-- BEGIN --

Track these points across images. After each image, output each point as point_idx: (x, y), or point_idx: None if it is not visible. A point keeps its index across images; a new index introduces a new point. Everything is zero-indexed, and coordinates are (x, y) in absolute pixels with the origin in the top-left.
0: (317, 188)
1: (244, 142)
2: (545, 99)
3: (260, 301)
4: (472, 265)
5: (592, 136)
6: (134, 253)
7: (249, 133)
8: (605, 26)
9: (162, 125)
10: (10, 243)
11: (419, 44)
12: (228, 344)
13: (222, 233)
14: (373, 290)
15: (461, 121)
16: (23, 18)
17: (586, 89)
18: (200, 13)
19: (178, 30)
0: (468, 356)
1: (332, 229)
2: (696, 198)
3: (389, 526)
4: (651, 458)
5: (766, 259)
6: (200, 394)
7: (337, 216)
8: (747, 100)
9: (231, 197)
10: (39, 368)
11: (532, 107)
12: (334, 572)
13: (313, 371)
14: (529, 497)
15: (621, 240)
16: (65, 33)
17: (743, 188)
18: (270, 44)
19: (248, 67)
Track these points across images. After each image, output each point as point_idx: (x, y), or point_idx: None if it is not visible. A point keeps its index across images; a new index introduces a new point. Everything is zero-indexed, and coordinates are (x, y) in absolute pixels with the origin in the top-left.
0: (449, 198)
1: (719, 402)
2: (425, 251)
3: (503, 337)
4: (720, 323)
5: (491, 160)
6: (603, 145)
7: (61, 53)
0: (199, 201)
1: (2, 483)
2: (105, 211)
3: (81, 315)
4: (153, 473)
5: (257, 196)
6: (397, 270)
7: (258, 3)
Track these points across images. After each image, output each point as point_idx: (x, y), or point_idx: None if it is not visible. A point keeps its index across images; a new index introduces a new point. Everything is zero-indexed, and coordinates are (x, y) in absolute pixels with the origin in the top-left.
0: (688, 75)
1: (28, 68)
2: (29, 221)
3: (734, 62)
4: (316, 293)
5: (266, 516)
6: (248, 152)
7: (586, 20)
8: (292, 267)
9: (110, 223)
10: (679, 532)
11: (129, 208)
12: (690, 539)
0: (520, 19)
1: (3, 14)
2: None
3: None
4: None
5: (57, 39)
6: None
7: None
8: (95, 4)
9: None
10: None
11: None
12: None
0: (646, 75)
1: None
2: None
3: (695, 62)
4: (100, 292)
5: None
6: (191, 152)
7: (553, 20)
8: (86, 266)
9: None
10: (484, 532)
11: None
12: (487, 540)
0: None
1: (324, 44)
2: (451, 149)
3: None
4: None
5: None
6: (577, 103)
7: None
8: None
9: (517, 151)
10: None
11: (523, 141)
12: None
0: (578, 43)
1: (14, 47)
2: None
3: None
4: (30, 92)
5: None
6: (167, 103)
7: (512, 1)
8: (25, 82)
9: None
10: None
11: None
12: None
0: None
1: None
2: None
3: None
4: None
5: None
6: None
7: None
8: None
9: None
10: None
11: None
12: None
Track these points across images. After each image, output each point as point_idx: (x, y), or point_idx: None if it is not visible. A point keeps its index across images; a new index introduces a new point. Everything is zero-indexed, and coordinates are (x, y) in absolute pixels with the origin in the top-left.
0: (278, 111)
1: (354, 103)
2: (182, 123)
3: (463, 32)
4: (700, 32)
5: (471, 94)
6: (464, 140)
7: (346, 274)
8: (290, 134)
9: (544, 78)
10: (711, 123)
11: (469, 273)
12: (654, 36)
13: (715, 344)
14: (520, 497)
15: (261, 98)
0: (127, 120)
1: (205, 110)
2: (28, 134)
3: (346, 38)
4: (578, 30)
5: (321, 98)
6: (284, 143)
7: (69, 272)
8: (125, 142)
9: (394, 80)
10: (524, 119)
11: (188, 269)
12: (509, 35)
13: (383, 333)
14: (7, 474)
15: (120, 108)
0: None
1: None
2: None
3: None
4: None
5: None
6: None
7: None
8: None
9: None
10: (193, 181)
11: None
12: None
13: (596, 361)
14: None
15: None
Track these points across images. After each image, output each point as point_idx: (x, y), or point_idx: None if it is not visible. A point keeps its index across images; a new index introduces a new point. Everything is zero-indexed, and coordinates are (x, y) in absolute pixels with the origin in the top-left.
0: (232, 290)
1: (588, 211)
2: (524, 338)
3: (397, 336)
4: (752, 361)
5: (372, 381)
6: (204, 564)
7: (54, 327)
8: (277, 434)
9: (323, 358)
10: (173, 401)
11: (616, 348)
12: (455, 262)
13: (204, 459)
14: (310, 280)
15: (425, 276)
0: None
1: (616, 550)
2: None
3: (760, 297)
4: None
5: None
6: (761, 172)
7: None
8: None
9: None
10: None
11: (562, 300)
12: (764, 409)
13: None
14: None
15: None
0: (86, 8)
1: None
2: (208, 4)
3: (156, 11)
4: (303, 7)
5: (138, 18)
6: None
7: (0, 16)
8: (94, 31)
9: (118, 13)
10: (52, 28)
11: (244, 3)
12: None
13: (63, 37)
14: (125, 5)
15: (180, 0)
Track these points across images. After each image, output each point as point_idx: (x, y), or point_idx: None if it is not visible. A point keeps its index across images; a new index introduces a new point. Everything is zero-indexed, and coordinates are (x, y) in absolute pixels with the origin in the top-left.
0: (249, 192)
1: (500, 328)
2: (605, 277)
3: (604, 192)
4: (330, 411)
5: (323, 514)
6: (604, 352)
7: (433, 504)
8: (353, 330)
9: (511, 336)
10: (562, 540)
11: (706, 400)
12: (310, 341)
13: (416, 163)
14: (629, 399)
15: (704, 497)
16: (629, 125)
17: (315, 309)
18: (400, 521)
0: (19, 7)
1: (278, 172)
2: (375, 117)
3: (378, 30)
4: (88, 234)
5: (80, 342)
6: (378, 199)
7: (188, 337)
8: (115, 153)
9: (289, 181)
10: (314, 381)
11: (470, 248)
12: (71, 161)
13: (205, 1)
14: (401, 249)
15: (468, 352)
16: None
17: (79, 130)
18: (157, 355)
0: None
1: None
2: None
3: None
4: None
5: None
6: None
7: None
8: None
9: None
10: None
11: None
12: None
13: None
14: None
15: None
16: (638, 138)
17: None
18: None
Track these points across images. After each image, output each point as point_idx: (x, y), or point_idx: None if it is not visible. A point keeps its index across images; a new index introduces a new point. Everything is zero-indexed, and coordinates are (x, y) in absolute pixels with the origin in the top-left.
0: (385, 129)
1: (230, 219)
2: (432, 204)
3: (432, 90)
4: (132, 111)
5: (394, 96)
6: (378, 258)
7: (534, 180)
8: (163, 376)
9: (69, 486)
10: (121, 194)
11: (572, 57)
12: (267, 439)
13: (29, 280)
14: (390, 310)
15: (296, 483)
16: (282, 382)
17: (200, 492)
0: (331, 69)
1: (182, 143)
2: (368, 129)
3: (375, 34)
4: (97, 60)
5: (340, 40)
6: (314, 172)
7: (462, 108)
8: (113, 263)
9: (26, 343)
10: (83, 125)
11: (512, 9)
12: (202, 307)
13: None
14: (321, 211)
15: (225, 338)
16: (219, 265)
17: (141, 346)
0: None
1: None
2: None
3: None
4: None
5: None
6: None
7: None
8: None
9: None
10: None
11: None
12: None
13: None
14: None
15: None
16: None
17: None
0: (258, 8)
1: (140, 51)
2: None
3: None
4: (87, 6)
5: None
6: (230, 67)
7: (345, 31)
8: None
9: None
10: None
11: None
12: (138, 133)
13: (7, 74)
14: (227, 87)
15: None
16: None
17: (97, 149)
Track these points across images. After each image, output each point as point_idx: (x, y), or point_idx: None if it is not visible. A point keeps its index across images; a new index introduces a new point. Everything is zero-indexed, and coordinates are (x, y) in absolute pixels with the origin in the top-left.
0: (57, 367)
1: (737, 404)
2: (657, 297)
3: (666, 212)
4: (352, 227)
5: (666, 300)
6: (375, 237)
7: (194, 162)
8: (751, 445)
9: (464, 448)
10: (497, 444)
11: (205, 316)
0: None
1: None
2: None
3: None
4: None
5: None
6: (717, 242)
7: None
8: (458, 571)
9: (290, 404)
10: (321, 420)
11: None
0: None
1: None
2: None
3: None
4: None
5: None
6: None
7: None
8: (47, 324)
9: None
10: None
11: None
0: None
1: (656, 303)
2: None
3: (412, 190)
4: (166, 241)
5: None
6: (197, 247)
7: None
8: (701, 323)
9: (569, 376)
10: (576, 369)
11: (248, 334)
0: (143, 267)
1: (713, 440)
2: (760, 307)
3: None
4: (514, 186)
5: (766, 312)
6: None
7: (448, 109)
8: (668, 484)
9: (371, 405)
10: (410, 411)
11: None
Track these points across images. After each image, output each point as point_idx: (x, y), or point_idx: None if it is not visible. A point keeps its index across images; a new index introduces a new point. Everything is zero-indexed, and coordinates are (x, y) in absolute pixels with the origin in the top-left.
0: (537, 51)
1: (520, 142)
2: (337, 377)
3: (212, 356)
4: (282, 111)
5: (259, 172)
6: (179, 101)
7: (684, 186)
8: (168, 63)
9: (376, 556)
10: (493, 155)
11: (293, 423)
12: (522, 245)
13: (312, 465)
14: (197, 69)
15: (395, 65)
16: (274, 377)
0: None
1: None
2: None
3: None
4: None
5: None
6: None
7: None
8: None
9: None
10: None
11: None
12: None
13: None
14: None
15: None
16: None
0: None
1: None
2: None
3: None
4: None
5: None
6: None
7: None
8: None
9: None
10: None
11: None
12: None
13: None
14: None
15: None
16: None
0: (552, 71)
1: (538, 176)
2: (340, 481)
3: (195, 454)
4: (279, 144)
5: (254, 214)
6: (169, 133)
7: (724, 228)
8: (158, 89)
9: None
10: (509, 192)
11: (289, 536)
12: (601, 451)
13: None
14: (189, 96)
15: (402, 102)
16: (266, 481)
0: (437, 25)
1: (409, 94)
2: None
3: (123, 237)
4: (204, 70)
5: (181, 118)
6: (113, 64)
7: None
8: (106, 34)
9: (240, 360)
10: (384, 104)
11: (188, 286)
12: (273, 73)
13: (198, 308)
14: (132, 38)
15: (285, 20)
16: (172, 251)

-- END --

| What to work on |
Please rewrite the part of the items above that opens with the first line and closes with the line containing "12: (228, 344)", substituting "shown" for "visible" and leaving everything else unchanged.

| Exercise result |
Track these points across images. After each image, output each point as point_idx: (x, y), or point_idx: None if it is not shown. A point keeps its index across images; a new index introduces a new point. Everything is zero-indexed, and coordinates are (x, y) in absolute pixels with the origin in the top-left.
0: (317, 188)
1: (244, 142)
2: (545, 99)
3: (260, 301)
4: (472, 265)
5: (592, 136)
6: (134, 253)
7: (249, 133)
8: (605, 26)
9: (162, 125)
10: (10, 243)
11: (419, 44)
12: (228, 344)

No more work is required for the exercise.